Starting our first EU Horizon 2020 project: CityLoops
Three Metabolism of Cities team members, Aristide, Paul and Carolin, have started working on the newly launched EU-funded Horizon 2020 project called CityLoops. Beyond exciting doesn’t even put it into words that Metabolism of Cities is one of 28 partners in this consortium that is led by ICLEI Europe.
The project will run for four years and “brings together six ambitious European cities to demonstrate a series of innovative tools and urban planning approaches, aimed at closing the loops of urban material flows and increasing their regenerative capacity. Demonstration actions will be implemented in relation to construction/demolition waste, including soil, and organic waste. During the inception phase, a circular city scan methodology and indicators will be developed and implemented in each city, by adapting current MFA and Urban Metabolism methods to include context-specific data and challenges, to adjust planned demonstration actions, provide an evaluation framework for the measures and monitor their progress towards a circular economy.”
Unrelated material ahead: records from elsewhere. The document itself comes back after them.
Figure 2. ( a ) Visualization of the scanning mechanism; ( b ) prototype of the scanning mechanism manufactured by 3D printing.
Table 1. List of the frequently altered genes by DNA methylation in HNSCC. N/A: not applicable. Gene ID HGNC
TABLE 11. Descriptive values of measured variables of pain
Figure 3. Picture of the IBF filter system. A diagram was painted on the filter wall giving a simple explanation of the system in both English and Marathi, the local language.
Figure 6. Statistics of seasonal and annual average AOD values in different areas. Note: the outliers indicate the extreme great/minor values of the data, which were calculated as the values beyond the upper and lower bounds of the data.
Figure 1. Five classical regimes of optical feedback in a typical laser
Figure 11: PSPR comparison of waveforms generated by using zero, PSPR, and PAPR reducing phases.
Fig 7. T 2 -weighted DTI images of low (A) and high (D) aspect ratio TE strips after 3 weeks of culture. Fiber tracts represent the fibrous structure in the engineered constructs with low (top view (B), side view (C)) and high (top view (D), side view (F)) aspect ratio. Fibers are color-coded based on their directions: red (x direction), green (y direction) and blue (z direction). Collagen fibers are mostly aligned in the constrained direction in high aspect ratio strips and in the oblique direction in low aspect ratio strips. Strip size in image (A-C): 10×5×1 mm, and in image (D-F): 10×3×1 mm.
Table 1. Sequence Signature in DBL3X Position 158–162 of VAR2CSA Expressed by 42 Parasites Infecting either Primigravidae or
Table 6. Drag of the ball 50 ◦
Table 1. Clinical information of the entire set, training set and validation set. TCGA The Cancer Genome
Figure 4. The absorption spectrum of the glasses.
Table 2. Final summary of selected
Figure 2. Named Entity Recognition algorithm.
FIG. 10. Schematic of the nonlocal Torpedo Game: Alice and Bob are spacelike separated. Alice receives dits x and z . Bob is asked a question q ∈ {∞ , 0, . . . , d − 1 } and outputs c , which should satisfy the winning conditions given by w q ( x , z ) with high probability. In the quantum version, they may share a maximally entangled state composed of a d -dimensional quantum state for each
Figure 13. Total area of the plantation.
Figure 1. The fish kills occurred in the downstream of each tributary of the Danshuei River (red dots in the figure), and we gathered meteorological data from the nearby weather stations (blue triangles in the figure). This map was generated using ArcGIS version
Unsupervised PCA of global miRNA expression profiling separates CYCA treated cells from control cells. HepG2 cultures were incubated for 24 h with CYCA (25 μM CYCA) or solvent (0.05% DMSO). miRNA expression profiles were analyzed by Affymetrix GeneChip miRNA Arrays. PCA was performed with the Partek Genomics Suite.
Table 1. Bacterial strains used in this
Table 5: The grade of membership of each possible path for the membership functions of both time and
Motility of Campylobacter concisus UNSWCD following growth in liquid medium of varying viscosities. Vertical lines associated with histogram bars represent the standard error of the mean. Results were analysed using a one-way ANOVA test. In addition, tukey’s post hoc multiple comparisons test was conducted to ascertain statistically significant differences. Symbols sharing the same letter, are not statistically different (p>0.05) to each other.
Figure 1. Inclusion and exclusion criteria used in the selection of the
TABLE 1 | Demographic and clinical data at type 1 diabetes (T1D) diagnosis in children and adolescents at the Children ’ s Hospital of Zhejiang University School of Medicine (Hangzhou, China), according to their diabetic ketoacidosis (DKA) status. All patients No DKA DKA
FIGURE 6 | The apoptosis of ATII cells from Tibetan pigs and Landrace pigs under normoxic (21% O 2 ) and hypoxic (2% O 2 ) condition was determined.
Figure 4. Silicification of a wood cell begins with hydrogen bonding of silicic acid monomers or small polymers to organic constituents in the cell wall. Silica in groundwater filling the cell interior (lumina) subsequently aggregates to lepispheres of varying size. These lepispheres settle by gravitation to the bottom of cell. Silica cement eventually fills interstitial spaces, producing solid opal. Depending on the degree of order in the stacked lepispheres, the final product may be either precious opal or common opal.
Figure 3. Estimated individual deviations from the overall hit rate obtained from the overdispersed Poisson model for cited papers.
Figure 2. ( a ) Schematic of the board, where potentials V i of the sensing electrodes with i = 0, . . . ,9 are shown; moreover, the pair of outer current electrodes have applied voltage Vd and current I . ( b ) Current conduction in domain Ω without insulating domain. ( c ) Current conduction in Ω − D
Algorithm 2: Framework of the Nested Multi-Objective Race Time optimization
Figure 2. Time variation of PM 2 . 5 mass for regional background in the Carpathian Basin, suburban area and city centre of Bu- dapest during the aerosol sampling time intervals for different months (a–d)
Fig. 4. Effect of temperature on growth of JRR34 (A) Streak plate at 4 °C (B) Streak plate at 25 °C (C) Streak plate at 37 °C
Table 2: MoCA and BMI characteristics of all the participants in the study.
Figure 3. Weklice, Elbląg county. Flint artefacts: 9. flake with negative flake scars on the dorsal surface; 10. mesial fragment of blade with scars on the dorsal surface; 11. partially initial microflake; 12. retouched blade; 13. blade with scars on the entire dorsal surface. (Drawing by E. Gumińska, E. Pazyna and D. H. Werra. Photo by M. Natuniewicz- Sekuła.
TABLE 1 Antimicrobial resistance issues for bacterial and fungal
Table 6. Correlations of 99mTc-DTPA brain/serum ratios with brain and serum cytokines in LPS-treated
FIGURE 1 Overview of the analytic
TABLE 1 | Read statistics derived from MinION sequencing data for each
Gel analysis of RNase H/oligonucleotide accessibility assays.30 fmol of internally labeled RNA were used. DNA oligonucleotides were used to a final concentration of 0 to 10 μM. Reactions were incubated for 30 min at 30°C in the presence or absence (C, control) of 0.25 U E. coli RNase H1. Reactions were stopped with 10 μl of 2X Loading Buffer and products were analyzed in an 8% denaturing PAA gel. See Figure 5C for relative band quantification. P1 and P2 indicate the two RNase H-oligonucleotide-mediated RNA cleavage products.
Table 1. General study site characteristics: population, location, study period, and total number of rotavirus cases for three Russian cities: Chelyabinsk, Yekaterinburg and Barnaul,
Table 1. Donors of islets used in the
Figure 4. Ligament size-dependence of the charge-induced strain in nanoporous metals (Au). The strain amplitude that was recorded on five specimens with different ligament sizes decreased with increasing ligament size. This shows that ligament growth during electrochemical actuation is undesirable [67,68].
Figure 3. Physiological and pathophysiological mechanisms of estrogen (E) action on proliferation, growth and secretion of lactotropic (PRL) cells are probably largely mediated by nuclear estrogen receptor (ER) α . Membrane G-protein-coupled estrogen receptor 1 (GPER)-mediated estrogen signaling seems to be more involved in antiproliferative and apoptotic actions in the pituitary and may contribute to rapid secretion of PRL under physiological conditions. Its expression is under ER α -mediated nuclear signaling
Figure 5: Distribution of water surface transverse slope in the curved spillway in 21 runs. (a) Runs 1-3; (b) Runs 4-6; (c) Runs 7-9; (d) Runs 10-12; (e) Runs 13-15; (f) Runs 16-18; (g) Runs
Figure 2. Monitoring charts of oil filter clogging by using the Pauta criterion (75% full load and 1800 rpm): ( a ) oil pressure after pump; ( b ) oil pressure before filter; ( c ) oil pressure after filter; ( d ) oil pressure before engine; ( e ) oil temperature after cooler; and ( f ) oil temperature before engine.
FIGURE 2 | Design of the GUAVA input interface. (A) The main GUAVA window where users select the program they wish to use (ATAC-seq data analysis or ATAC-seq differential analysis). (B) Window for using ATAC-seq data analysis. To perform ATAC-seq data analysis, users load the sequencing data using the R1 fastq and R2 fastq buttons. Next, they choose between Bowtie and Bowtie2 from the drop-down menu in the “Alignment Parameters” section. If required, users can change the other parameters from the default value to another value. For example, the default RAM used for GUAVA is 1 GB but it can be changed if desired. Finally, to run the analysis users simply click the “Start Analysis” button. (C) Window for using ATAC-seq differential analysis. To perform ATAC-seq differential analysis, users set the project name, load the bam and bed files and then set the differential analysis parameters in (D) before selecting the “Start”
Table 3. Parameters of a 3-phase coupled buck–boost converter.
Our part will include working on sector-wide and urban circularity assessments. We will develop methods for these assessments and help the seven cities Høje-Taastrup and Roskilde (Denmark), Mikkeli (Finland), Apeldoorn (the Netherlands), Bodø (Norway), Porto (Portugal) and Seville (Spain) carry them out. Beyond that, we will conduct a circularity hotspot analysis and develop an open source data repository and circularity monitoring platform, essentially expanding the MultipliCity platform.